**EXTRACT:**
Comparisons with the search for Eric Rudolph are inevitable. Rudolph was the domestic terror bomber who disappeared into the Appalachian wilderness for five years before his capture. The man in charge of that search was former FBI special agent Chris Swecker, who joins us now. Hi.
CHRIS SWECKER: Hi, Robert.
SIEGEL: There have been sightings and false sightings of Frein. Does all this strike you as reminiscent of the Rudolph manhunt?
SWECKER: Oh, it definitely does. There are just so many similarities to the hunt for the Olympic Bomber. Both of them are survivalists or at least fancy themselves as survivalists. And they are both in very rugged terrain. I think there's that period where there's saturation of the law enforcement manhunt aspect of it, which I think at some point's going to have to wind down, as we did with Eric Robert Rudolph.
SIEGEL: Yeah, you spoke of Rudolph as the Olympic Bomber. He was - one of the bombs he placed was at the games in Atlanta, Georgia.

Dataset rows:
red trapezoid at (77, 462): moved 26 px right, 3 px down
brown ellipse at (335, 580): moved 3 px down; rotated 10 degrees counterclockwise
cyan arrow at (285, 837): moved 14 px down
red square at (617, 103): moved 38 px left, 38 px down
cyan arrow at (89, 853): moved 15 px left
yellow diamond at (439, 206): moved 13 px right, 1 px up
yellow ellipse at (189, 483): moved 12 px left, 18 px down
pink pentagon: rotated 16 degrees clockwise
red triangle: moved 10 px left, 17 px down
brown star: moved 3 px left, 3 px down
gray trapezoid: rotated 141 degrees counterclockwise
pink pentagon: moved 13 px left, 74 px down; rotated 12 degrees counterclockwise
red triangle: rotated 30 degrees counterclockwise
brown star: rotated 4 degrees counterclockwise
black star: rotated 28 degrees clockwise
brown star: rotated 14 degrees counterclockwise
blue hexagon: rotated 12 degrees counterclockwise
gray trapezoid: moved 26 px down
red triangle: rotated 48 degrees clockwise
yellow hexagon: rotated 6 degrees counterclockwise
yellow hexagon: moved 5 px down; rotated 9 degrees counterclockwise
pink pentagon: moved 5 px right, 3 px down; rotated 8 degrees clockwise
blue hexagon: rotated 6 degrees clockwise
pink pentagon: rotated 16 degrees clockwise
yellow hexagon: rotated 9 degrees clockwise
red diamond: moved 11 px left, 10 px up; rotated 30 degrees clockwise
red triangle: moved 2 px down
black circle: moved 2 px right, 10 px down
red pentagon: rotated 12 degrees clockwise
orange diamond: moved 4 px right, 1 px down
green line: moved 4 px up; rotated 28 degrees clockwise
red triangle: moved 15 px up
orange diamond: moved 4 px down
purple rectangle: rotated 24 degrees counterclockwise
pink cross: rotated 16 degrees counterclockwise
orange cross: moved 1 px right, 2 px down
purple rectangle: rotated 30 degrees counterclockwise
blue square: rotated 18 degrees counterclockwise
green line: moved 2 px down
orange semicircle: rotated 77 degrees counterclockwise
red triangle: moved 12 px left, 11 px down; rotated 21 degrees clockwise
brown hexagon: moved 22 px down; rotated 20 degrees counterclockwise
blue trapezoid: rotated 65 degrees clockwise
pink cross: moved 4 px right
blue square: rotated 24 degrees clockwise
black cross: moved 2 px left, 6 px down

**TO DO:**
1. Answer these questions about the interview excerpt, giving each answer on its own line marked with the same letter.
(a) For how many years did Rudolph disappear into the Appalachian wilderness?
(b) Where was one of the bombs Rudolph placed?
(c) What position did Chris Swecker formerly hold?
2. Switch "rugged" to "mountainous" in the interview excerpt, and write out the passage starting with "SIEGEL: There have" and going on through "in Atlanta, Georgia.".

**PER-TASK ANSWERS:**
1.
(a) Five years.
(b) At the games in Atlanta, Georgia.
(c) FBI special agent.

2.
SIEGEL: There have been sightings and false sightings of Frein. Does all this strike you as reminiscent of the Rudolph manhunt?
SWECKER: Oh, it definitely does. There are just so many similarities to the hunt for the Olympic Bomber. Both of them are survivalists or at least fancy themselves as survivalists. And they are both in very mountainous terrain. I think there's that period where there's saturation of the law enforcement manhunt aspect of it, which I think at some point's going to have to wind down, as we did with Eric Robert Rudolph.
SIEGEL: Yeah, you spoke of Rudolph as the Olympic Bomber. He was - one of the bombs he placed was at the games in Atlanta, Georgia.